Which toolkit to use? That depends on the language you use, the amount of processing power you have available and a number of other things. Some obvious choices include:
UIMA (Java of the Apache flavor)
GATE (Java of the "I understand this code" flavor)
NLTK (Python of the "look mama, no framework" flavor)
LingPipe (easy to use)
Stanford NLP (best analytics in town overall)
When you get sucked into the NLP work, just looking at the final numbers will be very tempting and will get you published, but it won't really solve your problem. For example, when working in machine translation, standard metrics will consider all errors the same, while verb errors are much harmful for understanding a translation. However, once you looked at the data you can no longer use it: set aside a dev set. And if you keep trying different ML techniques / annotators / approaches on the same data set, you're overfitting it either way, it is like you're looking at it: set aside a dev set. Also look at intermediate models as much as you can: clusters, decision trees, part-of-speech tags, parse trees, support vectors (ha! that last one was a joke).
Don't be afraid of annotating data yourself. It is tedious work, yes, but it goes fast and you learn a lot. Once you get good enough at it, write annotation protocols and test them on family members and random strangers. You might get consistent enough results to convince your supervisor to hire further annotators to finish the job.
To conclude, some less crucial tips:
Take some time to learn a tiny little bit of linguistics. For this, I recommed
"Linguistics - An Introduction to Language and Communication" by Adrian Akmajian, Richard A. Demers and Robert M. Harnish (MIT press).
Be methodical. Keep track good track of metadata: what did you do and when. You'll appreciate it when success arrives and it comes the time to write a paper or reproduce the results.
Learn some of the technical lingo of NLP pratitioners. From papers you read, google the some terms up. For example, words that appear only once in a corpus are called 'hapax'.

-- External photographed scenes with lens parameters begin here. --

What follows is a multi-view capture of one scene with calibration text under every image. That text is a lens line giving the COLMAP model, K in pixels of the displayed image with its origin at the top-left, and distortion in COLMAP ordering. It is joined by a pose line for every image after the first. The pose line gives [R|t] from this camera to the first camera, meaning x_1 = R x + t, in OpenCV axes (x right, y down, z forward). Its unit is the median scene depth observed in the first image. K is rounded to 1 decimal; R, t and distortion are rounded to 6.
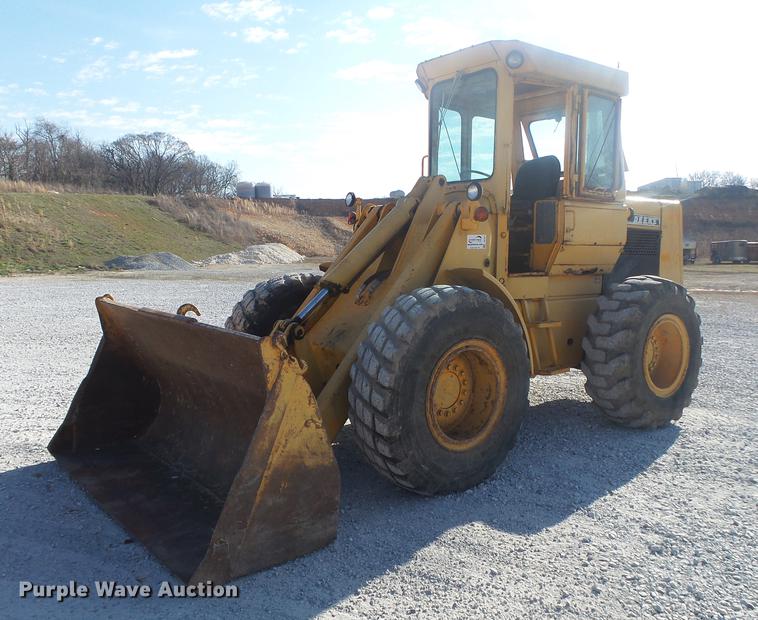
lens RADIAL K [[686.0, 0, 408.3], [0, 686.0, 304.5], [0, 0, 1]] dist [-0.002332, -0.008534]
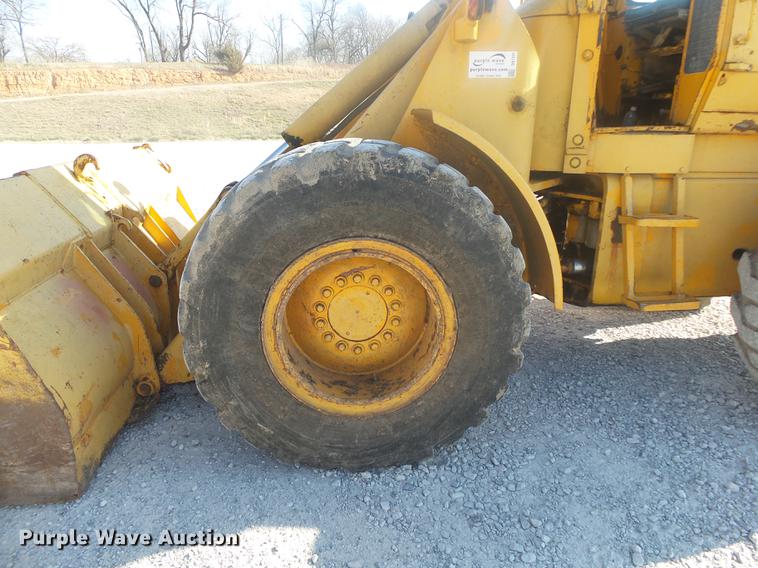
lens RADIAL K [[531.2, 0, 383.5], [0, 531.2, 283.4], [0, 0, 1]] dist [0.004233, -0.009993]
pose [[0.804237, 0.173109, -0.568538, 0.304959], [-0.049507, 0.972828, 0.226175, -0.010284], [0.592243, -0.153752, 0.790955, 0.565718]]
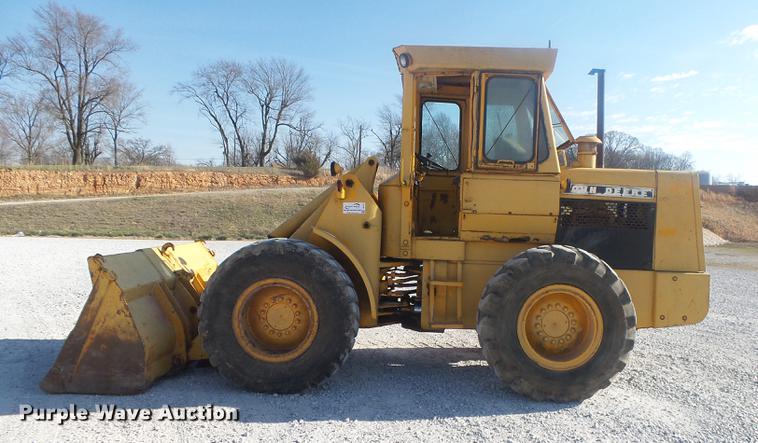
lens RADIAL K [[614.7, 0, 429.5], [0, 614.7, 228.0], [0, 0, 1]] dist [0.003645, 0.001206]
pose [[0.755729, 0.022438, -0.654500, 0.935005], [-0.080900, 0.994956, -0.059304, 0.000871], [0.649869, 0.097767, 0.753732, 0.239916]]
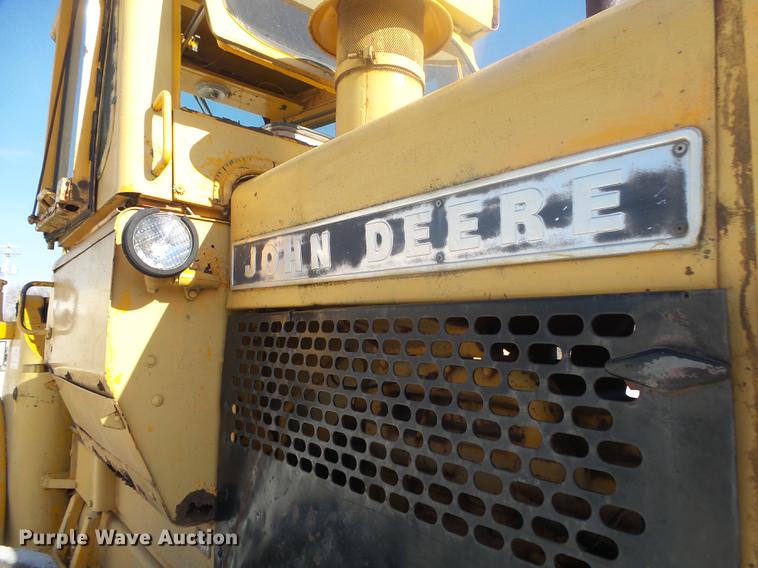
lens RADIAL K [[531.2, 0, 378.8], [0, 531.2, 284.2], [0, 0, 1]] dist [0.004233, -0.009993]
pose [[-0.015796, -0.124641, -0.992076, 0.581548], [-0.112795, 0.986089, -0.122093, -0.133207], [0.993493, 0.109972, -0.029635, 1.322574]]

Peruse the ACL Anthology -- "A Digital Archive of Research Papers in Computational Linguistics" 36,000 papers!
Think about the data you're using before spending significant efforts on it. If you use proprietary data that means you can't share it, which in turns means less research impact (I used E! Online data for my dissertation and I had these issues).
Use the source Luke. If you use Free Software and don't submit patches one day you'll wake up and all your friends will be Apple fanboys programming iPad $1 apps in objective-C.